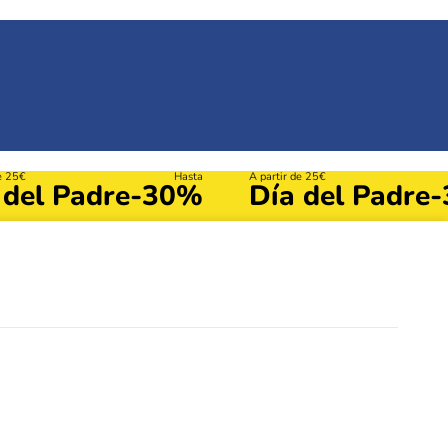
de 25€
Hasta
A partir de 25€
 del Padre
-30%
Día del Padre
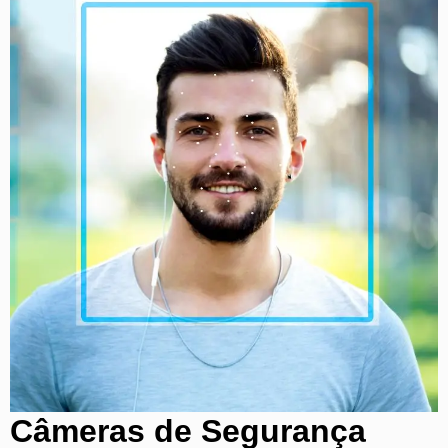
Câmeras de Segurança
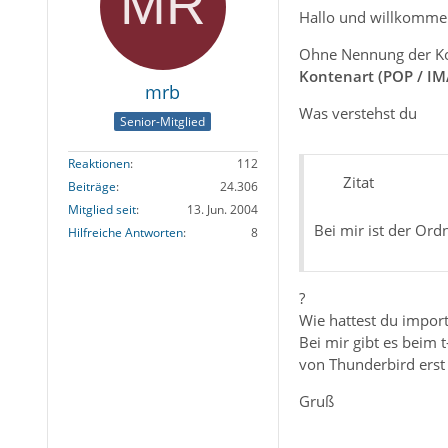
Hallo und willkomme
Ohne Nennung der Kont
Kontenart (POP / IM
mrb
Was verstehst du
Senior-Mitglied
Reaktionen
112
Zitat
Beiträge
24.306
Mitglied seit
13. Jun. 2004
Bei mir ist der Or
Hilfreiche Antworten
8
?
Wie hattest du import
Bei mir gibt es beim
von Thunderbird erst 
Gruß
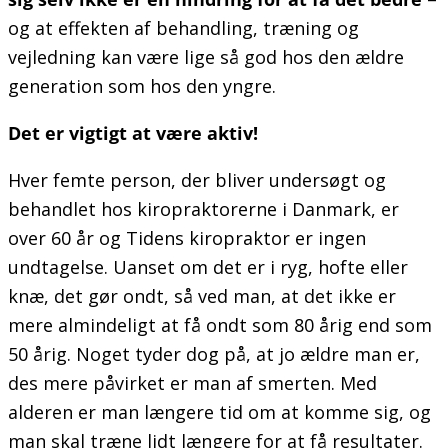
og at effekten af behandling, træning og
vejledning kan være lige så god hos den ældre
generation som hos den yngre.
Det er vigtigt at være aktiv!
Hver femte person, der bliver undersøgt og
behandlet hos kiropraktorerne i Danmark, er
over 60 år og Tidens kiropraktor er ingen
undtagelse. Uanset om det er i ryg, hofte eller
knæ, det gør ondt, så ved man, at det ikke er
mere almindeligt at få ondt som 80 årig end som
50 årig. Noget tyder dog på, at jo ældre man er,
des mere påvirket er man af smerten. Med
alderen er man længere tid om at komme sig, og
man skal træne lidt længere for at få resultater.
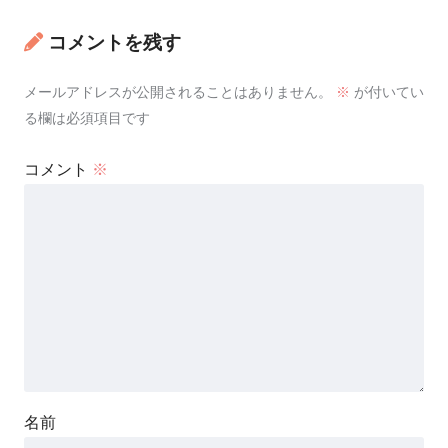
コメントを残す
メールアドレスが公開されることはありません。
※
が付いてい
る欄は必須項目です
コメント
※
名前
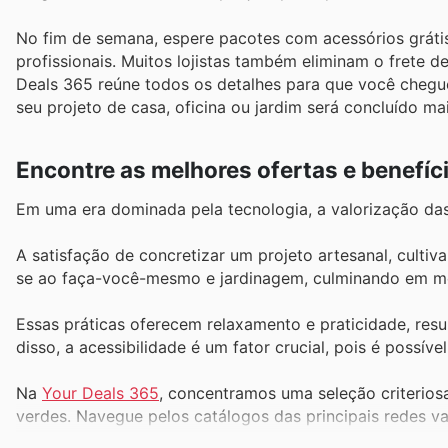
No fim de semana, espere pacotes com acessórios gráti
profissionais. Muitos lojistas também eliminam o frete 
Deals 365 reúne todos os detalhes para que você cheg
seu projeto de casa, oficina ou jardim será concluído m
Encontre as melhores ofertas e benefíc
Em uma era dominada pela tecnologia, a valorização das
A satisfação de concretizar um projeto artesanal, cultiv
se ao faça-você-mesmo e jardinagem, culminando em melh
Essas práticas oferecem relaxamento e praticidade, res
disso, a acessibilidade é um fator crucial, pois é possív
Na
Your Deals 365
, concentramos uma seleção criterio
verdes. Navegue pelos catálogos das principais redes var
desenvolver suas competências práticas através de proje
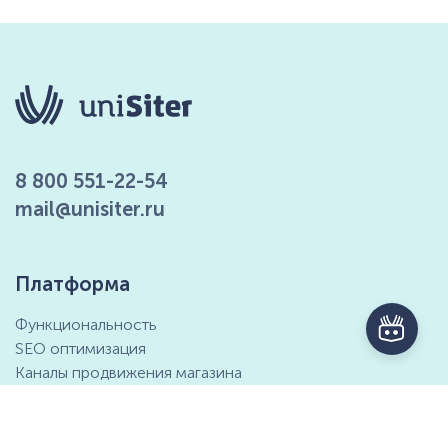
8 800 551-22-54
mail@unisiter.ru
Платформа
Функциональность
SEO оптимизация
Каналы продвижения магазина
Маркетинговые возможности
Интеграция с 1С
Отзывы клиентов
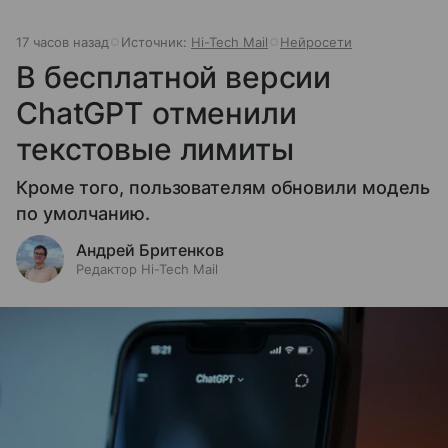
17 часов назад
Источник:
Hi-Tech Mail
Нейросети
В бесплатной версии
ChatGPT отменили
текстовые лимиты
Кроме того, пользователям обновили модель
по умолчанию.
Андрей Бритенков
Редактор Hi-Tech Mail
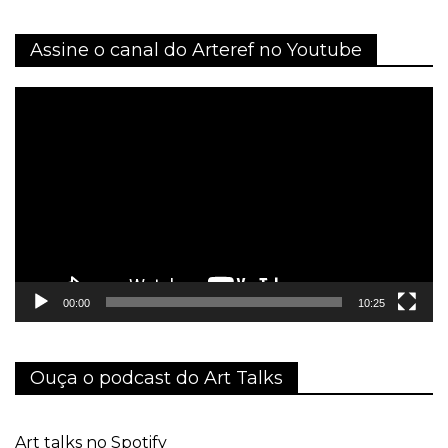
Assine o canal do Arteref no Youtube
Tocador
de
vídeo
00:00
10:25
Ouça o podcast do Art Talks
Art talks no Spotify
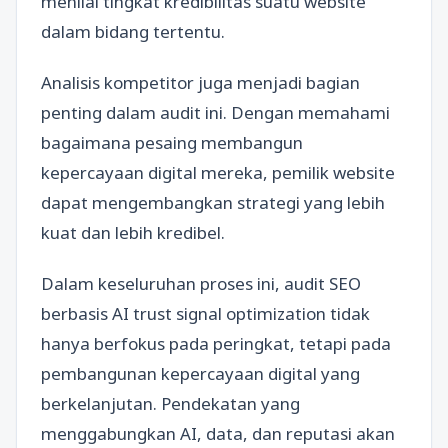
menilai tingkat kredibilitas suatu website
dalam bidang tertentu.
Analisis kompetitor juga menjadi bagian
penting dalam audit ini. Dengan memahami
bagaimana pesaing membangun
kepercayaan digital mereka, pemilik website
dapat mengembangkan strategi yang lebih
kuat dan lebih kredibel.
Dalam keseluruhan proses ini, audit SEO
berbasis AI trust signal optimization tidak
hanya berfokus pada peringkat, tetapi pada
pembangunan kepercayaan digital yang
berkelanjutan. Pendekatan yang
menggabungkan AI, data, dan reputasi akan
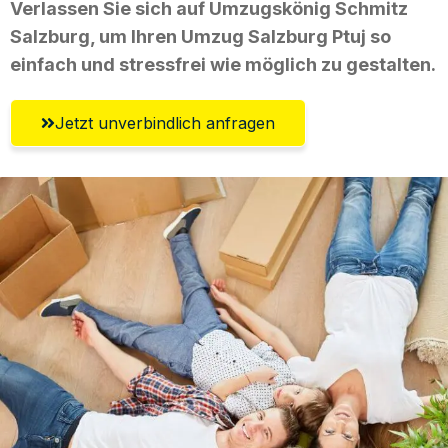
Verlassen Sie sich auf Umzugskönig Schmitz
Salzburg, um Ihren Umzug Salzburg Ptuj so
einfach und stressfrei wie möglich zu gestalten.
Jetzt unverbindlich anfragen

# # # # #

Every line from the one bearing "Essas práticas oferecem" through the end of the data above must be output exactly, and no picture may appear.

Essas práticas oferecem relaxamento e praticidade, res
disso, a acessibilidade é um fator crucial, pois é possív
Na
Your Deals 365
, concentramos uma seleção criterio
verdes. Navegue pelos catálogos das principais redes var
desenvolver suas competências práticas através de proje
8 800 551-22-54
mail@unisiter.ru
Платформа
Функциональность
SEO оптимизация
Каналы продвижения магазина
Маркетинговые возможности
Интеграция с 1С
Отзывы клиентов
17 часов назад
Источник:
Hi-Tech Mail
Нейросети
В бесплатной версии
ChatGPT отменили
текстовые лимиты
Кроме того, пользователям обновили модель
по умолчанию.
Андрей Бритенков
Редактор Hi-Tech Mail
Assine o canal do Arteref no Youtube
Tocador
de
vídeo
00:00
10:25
Ouça o podcast do Art Talks
Art talks no Spotify
menilai tingkat kredibilitas suatu website
dalam bidang tertentu.
Analisis kompetitor juga menjadi bagian
penting dalam audit ini. Dengan memahami
bagaimana pesaing membangun
kepercayaan digital mereka, pemilik website
dapat mengembangkan strategi yang lebih
kuat dan lebih kredibel.
Dalam keseluruhan proses ini, audit SEO
berbasis AI trust signal optimization tidak
hanya berfokus pada peringkat, tetapi pada
pembangunan kepercayaan digital yang
berkelanjutan. Pendekatan yang
menggabungkan AI, data, dan reputasi akan
Verlassen Sie sich auf Umzugskönig Schmitz
Salzburg, um Ihren Umzug Salzburg Ptuj so
einfach und stressfrei wie möglich zu gestalten.
Jetzt unverbindlich anfragen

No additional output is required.